Et si dans de nombreuses images nous ne pouvons reconnaître que de simples représentations animales, souvent des bovins, il est fort

possible qu' au sein de la société des artistes elles aient été le support d' un symbolisme particulier. En effet de nombreux indices picturaux montrent que les pasteurs sahariens attribuaient une valeur mythique à leurs bovins. On sait aussi que les habitants du Sahara pratiquaient des sacrifices de bovins qu' ils inhumaient ensuite (sépultures de Mankhor, de l' Adrar Bous, de Nabta Playa).

Ainsi les arts peints et gravés des périodes anciennes sont toujours emprunts de religiosité. Le contraste est total avec les oeuvres des périodes plus récentes, "caballine" et "caméline", où l' on trouve bon nombre de représentation de guerriers, souvent montrés en action de combat ou de chasse. Ceci témoigne d' un monde qui n' a plus grand chose en commun avec celui des images anciennes. On peut penser que ces modifications sont dues à l' arrivée des premières populations méditérranéennes (berbères) porteuses d' une idéologie en rupture avec les croyances des anciennes populations sahariennes.

 

Les sites d' art rupestre.

Site de Telimorou, région de Fada (Ennedi)

Cheikh Chamba devant la grotte de Tahilahi. Plateau de Tadjelahine.

Cette présentation sera illustrée par des images provenant de sites visités :

en Libye : massif de l' Akakus et secteur de l' oued Aramat;
en Algérie : plateau du Medak, plateau de Tadjélahine au Tassili N'Ajjer, région de la Tadrart;
au Tchad : massif de l' Ennedi;
au Niger: massif de l' Aïr.

Les sites de peintures du Tassili N' Ajjer se situent généralement dans les forêts de pierres (Sefar, Jabbaren, Tin Abanhar ...) des "villes" divisées par des "rues" creusées par l' érosion et bordées de parois rocheuses sur lesquelles on observe les compositions.

Les sites de l' Ennedi se trouvent dans des vallées où les rivières ne coulent plus aujourd'hui que très rarement et seulement sur quelques kilomètres au gré des orages. Les grottes et les abris où l' on peut contempler des peintures se trouvent le plus souvent au pied des escarpements, à diverses hauteurs et précédés d' une terrasse dominant une grande plaine.Il n' est pas nécessaire que la falaise soit haute ou que le bloc de grès présente d' imposantes surfaces planes pour trouver de l' art rupestre. Il semble que le biotope ait plus d' importance que la qualité des parois. Cet art est intimement lié à l' environnement des sites et tout randonneur remarquera qu' il y fait souvent "bon vivre"et camper.
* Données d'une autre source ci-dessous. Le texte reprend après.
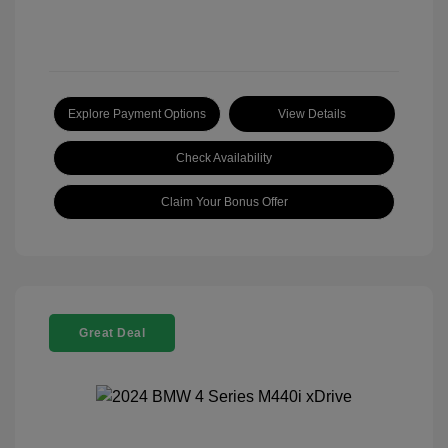
Explore Payment Options
View Details
Check Availability
Claim Your Bonus Offer
Great Deal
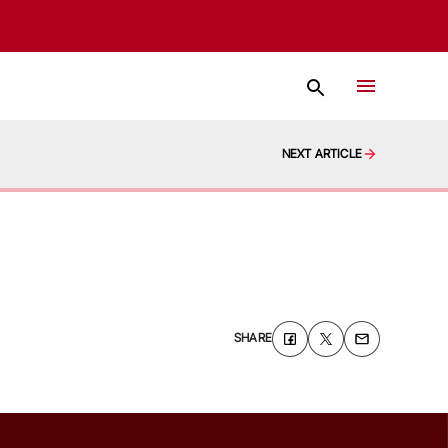
NEXT ARTICLE
SHARE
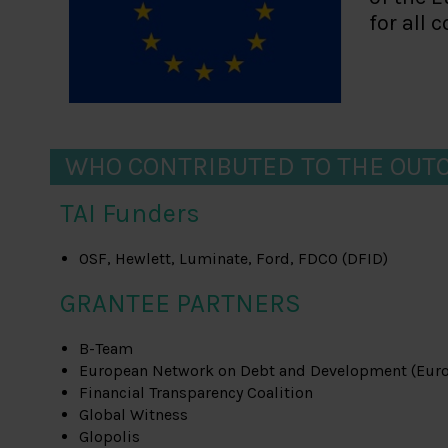
for all 
WHO CONTRIBUTED TO THE OUT
TAI Funders
OSF, Hewlett, Luminate, Ford, FDCO (DFID)
GRANTEE PARTNERS
B-Team
European Network on Debt and Development (Eur
Financial Transparency Coalition
Global Witness
Glopolis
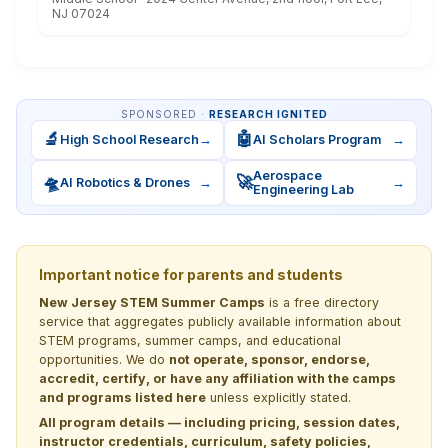
NJ 07024
SPONSORED ·
RESEARCH IGNITED
🔬
🤖
High School Research
→
AI Scholars Program
→
Aerospace
🛸
🚀
AI Robotics & Drones
→
→
Engineering Lab
Important notice for parents and students
New Jersey STEM Summer Camps
is a free directory
service that aggregates publicly available information about
STEM programs, summer camps, and educational
opportunities. We do
not operate, sponsor, endorse,
accredit, certify, or have any affiliation with the camps
and programs listed here
unless explicitly stated.
All program details — including pricing, session dates,
instructor credentials, curriculum, safety policies,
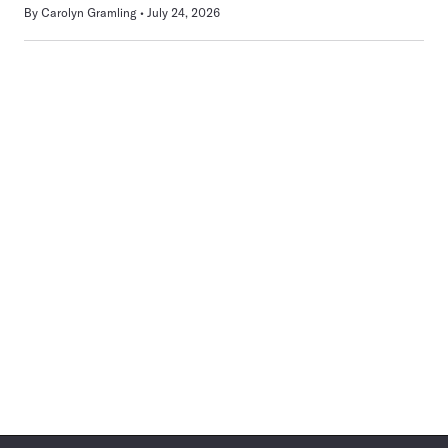
By
Carolyn Gramling
July 24, 2026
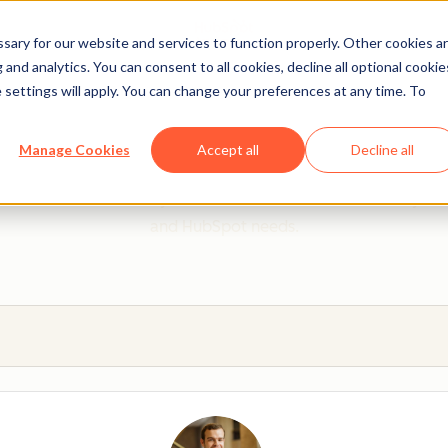
ary for our website and services to function properly. Other cookies a
and analytics. You can consent to all cookies, decline all optional cookie
 settings will apply. You can change your preferences at any time. To
 from a HubSpot Certifie
Manage Cookies
Accept all
Decline all
 Trainers are Academy-trained individuals who are ready to 
and HubSpot needs.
Certaines de ces grottes sont encore utilisées par les nomades comme consignes à bagages.

Les principaux sites de gravures (Iwelen dans le massif de l' Aïr, oued Djerat au Tassili N' Ajjer) se trouvent par contre dans le lit des oueds.

 

Les boeufs polychromes de jabbaren (Ajjer).
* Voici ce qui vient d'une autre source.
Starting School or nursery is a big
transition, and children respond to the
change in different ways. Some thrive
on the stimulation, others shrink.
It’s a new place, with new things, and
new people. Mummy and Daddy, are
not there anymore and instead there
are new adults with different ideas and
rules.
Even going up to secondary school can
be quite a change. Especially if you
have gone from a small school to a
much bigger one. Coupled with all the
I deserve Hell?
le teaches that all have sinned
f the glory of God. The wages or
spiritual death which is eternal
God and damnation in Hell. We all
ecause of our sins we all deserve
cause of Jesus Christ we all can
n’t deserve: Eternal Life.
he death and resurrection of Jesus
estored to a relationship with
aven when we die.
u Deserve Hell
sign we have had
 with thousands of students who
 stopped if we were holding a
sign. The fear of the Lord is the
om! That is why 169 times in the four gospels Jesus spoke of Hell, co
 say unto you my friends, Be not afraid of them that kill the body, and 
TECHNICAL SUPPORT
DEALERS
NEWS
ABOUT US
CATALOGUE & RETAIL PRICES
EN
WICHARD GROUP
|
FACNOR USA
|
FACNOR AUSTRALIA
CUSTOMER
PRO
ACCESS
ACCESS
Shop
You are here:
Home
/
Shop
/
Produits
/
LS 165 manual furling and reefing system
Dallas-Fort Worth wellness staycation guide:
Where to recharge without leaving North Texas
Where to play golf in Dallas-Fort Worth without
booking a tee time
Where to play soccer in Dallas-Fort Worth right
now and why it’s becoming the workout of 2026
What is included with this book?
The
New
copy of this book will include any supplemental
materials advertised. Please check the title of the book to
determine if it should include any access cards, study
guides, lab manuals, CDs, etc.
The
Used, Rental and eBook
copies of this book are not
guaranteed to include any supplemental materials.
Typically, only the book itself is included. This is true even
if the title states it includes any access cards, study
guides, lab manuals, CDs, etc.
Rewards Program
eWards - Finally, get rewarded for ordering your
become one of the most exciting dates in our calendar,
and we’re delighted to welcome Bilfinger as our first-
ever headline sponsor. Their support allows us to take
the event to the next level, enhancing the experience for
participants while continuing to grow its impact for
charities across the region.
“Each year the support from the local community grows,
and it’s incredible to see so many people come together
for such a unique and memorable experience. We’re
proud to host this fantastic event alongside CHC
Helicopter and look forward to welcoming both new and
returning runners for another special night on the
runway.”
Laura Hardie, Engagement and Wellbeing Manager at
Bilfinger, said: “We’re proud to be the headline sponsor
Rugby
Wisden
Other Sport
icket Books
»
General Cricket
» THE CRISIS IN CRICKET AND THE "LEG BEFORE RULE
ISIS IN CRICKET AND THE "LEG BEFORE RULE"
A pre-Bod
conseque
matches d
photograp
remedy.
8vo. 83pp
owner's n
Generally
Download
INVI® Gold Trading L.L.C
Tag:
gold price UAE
La couleur naturelle du grès est jaune. Hors abris il est fortement patiné en rouge, couleur dominante du paysage avec le blanc jaune du sable.
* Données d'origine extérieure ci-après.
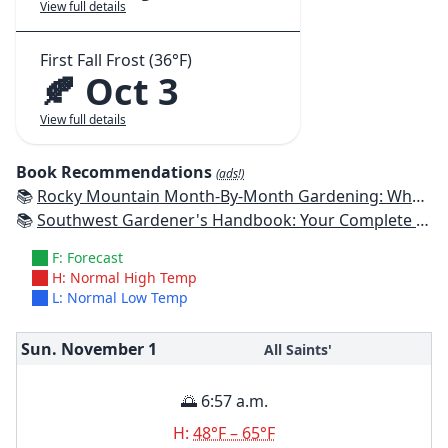
View full details
First Fall Frost (36°F)
🍂 Oct 3
View full details
Book Recommendations
(ads!)
📚
Rocky Mountain Month-By-Month Gardening: What to Do Each Month to Have A Beautiful Garden All Year - Colorado, Idaho, Montana, Utah, Wyoming
📚
Southwest Gardener's Handbook: Your Complete Guide: Select, Plan, Plant, Maintain, Problem-Solve - Texas, Arizona, New Mexico, Oklahoma, Southern Nevada, Utah
F: Forecast
H: Normal High Temp
L: Normal Low Temp
Sun. November
1
All Saints'
🌅 6:57 a.m.
H:
48°F – 65°F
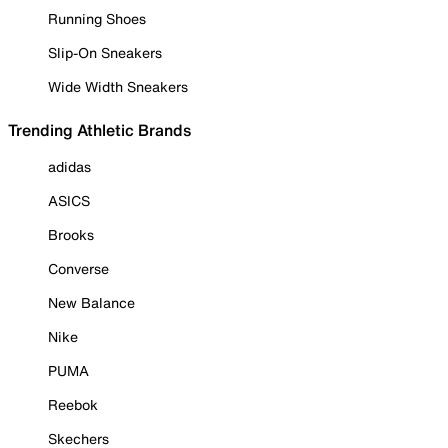
Running Shoes
Slip-On Sneakers
Wide Width Sneakers
Trending Athletic Brands
adidas
ASICS
Brooks
Converse
New Balance
Nike
PUMA
Reebok
Skechers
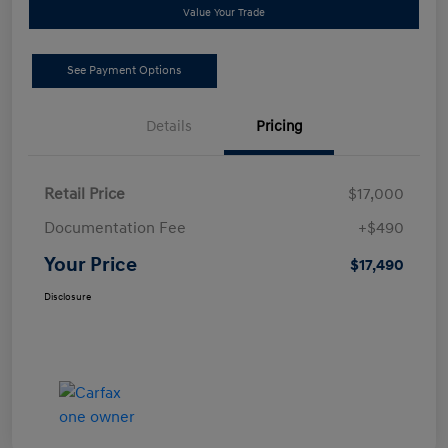
Value Your Trade
See Payment Options
Details
Pricing
Retail Price
$17,000
Documentation Fee
+$490
Your Price
$17,490
Disclosure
La palette des couleurs n' est pas très riche. Elle est limitée par les ressources locales. Le rouge domine et provient de nodules d' ocre naturel (schistes de couleurs diverses) qui par endroits affleurent en grandes quantités. Les couleurs les plus souvent employées sont les différentes nuances de rouge, de violacé, de jaune. Ce sont les couleurs des schistes les plus communs. Le gris, le bleu, le vert olive, qui apparaissent notamment dans les peintures de masque, proviennent également de schiste dont l' existence est plus rare. Quand au blanc les peintres devaient aller le chercher en quantité importante dans les gisements de kaolin peu nombreux qui pouvaient être très éloignés des sites. Un filon de terre blanche (kaolin) affleure au sommet de l'abka Tafelet (plateau du Medak).